EXTRACT.
What (actually) is self service analytics?

Why data-informed decisions are more important than broad access to data for self service analytics

What (actually) is self service analytics?
Photo by Noah Silliman / Unsplash

And why you need to think in terms of data-informed decisions.

Self-service analytics is a really broad phrase. It can cover both an aspiration that we've never quite reached, and something that we already do every single day.

The simplest definition I've seen is that business stakeholders aren't stuck waiting on the data team. If a marketing manager wants to understand sales this quarter they can look it up themselves without putting in a request to the data team to provide them with the info.


As an aspiration this is great — imagine a world where everyone could quickly find the data suitable for their needs. Even if we're not there yet, our (really data-driven) stakeholders will request data and wait patiently for us to put it together for them. And all we have to do is just keep making dashboards to cover each of their needs and eventually that queue of data requests will go away.

ASSIGNED TASK 1. List each job role or team named in the article on self-service analytics, leaving out the photo credit.
ASSIGNED TASK 2. Carry on the article on self-service analytics from its last paragraph.

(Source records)
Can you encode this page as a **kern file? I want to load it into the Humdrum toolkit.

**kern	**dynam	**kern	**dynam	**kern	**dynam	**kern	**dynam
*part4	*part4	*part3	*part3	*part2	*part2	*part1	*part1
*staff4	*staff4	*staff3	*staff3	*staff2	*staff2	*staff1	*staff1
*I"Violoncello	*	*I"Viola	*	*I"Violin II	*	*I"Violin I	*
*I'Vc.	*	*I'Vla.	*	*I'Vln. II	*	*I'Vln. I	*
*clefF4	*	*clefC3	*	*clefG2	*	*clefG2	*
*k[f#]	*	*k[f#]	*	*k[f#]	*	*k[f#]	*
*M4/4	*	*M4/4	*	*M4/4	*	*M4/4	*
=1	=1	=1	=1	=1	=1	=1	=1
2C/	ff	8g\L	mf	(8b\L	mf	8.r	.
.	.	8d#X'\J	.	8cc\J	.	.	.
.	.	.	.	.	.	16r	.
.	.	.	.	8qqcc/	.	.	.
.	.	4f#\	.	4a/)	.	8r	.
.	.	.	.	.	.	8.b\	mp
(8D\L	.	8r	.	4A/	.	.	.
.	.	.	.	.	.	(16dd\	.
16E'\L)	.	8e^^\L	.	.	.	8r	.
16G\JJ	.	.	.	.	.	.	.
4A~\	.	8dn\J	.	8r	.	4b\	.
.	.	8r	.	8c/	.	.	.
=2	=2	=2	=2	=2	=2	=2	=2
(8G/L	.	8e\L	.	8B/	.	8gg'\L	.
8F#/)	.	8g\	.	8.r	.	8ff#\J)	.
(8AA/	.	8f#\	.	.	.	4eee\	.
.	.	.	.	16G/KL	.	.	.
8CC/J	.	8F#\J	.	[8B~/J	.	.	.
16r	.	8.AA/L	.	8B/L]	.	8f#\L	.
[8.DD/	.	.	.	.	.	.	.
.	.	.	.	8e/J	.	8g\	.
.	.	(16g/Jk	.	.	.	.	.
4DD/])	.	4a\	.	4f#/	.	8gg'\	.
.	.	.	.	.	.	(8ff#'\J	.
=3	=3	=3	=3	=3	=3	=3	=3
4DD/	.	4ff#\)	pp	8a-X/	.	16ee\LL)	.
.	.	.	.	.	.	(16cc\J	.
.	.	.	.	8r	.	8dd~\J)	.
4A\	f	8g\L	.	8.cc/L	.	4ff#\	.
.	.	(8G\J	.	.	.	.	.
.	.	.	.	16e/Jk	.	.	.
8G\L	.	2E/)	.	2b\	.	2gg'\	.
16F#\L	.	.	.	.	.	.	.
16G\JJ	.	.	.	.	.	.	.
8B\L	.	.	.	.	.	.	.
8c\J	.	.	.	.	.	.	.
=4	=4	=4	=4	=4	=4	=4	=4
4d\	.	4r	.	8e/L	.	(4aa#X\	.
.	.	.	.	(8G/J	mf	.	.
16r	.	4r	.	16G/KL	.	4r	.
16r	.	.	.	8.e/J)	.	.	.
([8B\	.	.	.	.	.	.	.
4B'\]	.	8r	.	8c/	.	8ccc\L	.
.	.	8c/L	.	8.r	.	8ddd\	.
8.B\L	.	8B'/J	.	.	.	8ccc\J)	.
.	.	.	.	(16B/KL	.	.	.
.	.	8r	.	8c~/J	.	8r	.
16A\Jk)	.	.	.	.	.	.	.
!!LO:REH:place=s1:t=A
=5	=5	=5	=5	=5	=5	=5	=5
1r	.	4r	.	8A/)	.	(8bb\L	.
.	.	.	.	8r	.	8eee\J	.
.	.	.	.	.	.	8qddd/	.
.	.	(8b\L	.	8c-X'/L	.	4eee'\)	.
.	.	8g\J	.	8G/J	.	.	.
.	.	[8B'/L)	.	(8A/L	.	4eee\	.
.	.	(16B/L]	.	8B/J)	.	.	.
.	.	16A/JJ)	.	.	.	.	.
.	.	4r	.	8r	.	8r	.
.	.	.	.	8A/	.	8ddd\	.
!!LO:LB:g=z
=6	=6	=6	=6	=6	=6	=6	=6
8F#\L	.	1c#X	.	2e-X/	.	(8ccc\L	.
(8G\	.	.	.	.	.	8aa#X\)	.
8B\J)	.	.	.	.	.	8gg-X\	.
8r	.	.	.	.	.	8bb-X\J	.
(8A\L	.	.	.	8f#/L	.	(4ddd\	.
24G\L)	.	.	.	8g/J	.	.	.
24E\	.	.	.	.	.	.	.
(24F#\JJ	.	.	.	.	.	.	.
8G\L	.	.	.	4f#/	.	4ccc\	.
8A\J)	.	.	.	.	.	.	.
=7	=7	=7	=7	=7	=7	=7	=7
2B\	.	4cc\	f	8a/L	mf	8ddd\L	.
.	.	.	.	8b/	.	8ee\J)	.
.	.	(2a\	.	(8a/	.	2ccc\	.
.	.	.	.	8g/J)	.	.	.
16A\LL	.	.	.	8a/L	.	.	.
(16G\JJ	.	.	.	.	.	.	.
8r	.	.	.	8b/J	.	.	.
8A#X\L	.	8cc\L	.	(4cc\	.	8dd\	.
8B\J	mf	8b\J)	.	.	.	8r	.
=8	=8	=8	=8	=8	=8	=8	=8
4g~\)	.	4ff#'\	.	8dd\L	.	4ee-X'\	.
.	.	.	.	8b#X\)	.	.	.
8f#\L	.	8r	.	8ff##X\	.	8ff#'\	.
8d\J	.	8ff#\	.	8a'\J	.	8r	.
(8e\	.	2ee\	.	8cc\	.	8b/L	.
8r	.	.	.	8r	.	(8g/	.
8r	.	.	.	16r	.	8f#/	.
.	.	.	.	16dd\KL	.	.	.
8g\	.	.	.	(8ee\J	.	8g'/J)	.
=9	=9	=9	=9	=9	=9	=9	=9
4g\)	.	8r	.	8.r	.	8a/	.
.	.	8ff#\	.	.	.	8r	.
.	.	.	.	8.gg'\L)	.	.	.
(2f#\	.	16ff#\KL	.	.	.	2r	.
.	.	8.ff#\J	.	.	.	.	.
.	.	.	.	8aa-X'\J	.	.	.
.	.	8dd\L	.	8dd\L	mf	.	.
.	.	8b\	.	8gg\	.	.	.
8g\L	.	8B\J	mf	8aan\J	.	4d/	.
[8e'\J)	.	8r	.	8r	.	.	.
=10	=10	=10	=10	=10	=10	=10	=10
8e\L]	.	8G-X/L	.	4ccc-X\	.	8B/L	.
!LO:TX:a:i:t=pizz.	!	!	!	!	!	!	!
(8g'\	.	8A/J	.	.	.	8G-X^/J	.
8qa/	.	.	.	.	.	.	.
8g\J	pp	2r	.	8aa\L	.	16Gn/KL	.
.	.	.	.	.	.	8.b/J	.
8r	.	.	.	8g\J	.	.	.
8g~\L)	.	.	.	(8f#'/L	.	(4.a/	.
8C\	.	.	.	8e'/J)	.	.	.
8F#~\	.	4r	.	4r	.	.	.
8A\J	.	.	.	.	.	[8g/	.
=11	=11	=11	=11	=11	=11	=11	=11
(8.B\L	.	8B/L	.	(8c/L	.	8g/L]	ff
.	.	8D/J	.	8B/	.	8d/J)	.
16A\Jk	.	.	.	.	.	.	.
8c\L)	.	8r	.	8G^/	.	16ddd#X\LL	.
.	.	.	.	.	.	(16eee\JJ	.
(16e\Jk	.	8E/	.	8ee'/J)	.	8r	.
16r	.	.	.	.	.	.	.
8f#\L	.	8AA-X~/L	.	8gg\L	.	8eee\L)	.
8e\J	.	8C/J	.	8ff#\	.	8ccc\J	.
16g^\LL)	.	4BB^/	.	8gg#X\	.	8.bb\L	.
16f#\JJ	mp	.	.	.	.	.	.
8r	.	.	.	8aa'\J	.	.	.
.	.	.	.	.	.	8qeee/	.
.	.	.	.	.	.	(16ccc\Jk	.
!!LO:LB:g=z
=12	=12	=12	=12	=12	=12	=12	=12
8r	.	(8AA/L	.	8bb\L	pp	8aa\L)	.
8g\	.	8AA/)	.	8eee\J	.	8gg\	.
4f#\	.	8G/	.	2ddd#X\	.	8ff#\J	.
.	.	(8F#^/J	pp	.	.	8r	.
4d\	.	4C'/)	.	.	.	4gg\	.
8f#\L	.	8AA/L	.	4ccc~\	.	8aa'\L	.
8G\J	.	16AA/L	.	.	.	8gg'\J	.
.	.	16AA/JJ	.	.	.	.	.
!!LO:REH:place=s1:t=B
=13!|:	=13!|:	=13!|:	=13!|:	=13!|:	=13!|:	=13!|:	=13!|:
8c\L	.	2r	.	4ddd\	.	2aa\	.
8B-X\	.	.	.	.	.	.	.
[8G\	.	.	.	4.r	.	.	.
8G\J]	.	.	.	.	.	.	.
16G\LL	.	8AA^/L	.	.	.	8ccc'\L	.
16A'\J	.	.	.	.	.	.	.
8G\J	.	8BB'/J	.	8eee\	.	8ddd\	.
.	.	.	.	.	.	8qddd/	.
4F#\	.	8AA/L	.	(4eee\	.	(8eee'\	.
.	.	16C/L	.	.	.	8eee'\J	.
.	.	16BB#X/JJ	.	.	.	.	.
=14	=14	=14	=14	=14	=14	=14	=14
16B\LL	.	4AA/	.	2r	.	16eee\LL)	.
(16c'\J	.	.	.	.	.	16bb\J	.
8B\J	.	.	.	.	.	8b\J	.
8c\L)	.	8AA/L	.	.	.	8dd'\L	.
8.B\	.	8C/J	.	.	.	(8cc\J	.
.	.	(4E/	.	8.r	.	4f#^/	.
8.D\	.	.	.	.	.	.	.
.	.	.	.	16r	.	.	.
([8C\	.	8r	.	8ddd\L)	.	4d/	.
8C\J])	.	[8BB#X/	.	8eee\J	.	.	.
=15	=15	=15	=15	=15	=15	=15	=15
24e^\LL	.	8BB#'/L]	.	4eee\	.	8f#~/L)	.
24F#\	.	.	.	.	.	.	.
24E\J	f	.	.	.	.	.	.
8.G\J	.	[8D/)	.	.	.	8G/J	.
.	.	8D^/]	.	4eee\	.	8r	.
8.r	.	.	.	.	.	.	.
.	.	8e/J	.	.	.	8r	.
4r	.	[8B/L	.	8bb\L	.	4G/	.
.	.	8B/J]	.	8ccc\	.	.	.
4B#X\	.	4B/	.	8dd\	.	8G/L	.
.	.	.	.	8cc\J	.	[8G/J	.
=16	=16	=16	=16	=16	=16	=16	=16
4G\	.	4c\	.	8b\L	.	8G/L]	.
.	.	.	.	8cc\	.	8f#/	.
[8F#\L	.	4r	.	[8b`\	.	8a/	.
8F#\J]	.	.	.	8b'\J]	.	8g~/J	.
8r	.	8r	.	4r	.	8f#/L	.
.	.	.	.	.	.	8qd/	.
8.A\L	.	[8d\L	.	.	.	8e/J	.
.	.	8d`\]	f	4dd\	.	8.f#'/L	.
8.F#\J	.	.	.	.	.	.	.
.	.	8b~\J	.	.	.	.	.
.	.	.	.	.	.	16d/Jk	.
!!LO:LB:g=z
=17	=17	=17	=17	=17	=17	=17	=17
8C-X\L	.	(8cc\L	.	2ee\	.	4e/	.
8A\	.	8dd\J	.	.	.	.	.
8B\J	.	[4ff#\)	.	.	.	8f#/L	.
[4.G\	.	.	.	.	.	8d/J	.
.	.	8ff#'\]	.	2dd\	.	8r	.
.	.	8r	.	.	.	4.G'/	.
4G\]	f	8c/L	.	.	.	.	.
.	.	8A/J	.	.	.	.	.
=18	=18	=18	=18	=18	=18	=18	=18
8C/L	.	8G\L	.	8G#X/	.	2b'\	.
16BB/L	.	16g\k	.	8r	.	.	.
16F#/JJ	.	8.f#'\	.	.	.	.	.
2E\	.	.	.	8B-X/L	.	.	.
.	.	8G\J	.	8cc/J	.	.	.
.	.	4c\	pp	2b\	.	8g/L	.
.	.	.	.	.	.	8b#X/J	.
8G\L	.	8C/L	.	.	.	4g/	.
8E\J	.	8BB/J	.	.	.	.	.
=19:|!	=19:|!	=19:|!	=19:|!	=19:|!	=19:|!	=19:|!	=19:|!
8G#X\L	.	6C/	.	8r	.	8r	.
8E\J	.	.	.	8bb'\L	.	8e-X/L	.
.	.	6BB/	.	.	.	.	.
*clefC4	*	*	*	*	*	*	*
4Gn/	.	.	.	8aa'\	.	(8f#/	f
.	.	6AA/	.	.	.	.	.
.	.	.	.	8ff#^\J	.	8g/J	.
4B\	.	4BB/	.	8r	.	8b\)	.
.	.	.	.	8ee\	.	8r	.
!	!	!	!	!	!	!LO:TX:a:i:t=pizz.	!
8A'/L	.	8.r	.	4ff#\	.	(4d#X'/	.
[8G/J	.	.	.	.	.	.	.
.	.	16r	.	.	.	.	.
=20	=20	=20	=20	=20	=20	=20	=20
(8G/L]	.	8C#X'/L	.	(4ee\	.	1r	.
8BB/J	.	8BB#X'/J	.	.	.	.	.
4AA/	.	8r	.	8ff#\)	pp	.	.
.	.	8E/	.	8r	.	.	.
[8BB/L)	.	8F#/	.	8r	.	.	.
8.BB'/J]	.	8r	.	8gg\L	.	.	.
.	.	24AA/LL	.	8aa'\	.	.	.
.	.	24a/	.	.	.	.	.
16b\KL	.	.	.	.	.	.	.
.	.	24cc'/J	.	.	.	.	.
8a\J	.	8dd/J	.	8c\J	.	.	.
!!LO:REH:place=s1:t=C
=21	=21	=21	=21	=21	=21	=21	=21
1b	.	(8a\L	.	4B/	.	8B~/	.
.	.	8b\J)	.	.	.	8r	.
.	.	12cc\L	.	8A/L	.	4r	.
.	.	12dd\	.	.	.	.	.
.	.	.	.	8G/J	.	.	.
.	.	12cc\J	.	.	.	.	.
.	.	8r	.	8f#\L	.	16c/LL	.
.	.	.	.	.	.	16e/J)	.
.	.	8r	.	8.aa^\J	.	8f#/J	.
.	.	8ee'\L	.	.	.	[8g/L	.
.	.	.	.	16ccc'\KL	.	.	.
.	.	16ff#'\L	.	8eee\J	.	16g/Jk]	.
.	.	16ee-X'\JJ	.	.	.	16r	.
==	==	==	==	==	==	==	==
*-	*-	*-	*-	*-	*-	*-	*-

EXERCISE OUTPUT 1.
- Business stakeholders
- Marketing manager
- Data team

EXERCISE OUTPUT 2.
In reality that's generally not the case.

We end up in a continual state of partial self-service. To illustrate, let's look at our hypothetical marketing manager. The next time she's making a decision she could do one of these things

  • look at an existing dashboard to see the metrics she's interested in
  • read a data analysis provided by the data team and follow its recommendation
  • export data into Excel and filter / pivot to get what she needs
  • know SQL and query the data herself (yay)

But there's a risk she could do one of these instead

  • look at Salesforce reports since there's no dashboard available
  • make decisions by gut feel instead of looking at data at all
  • not be clear on which version of the various sales-related dashboards is most relevant and doesn't want to take the time to ask
  • know SQL and query the data herself (oof)

Self-service clearly isn't about stakeholders getting data themselves. If we build out a dashboard covering every possible scenario, it's not clear that it will even get used. A dashboard might not even be the right approach in the first place. We need a better way to think about this.

As defined above, self-service covers every scenario except a user directly submitting a request to the data team. The goal shouldn't be to leave the data team alone. We also need to think about data-informed decision making.

Data-informed decisions

A data-informed decision is also a super-simple definition — it's just a decision made using data.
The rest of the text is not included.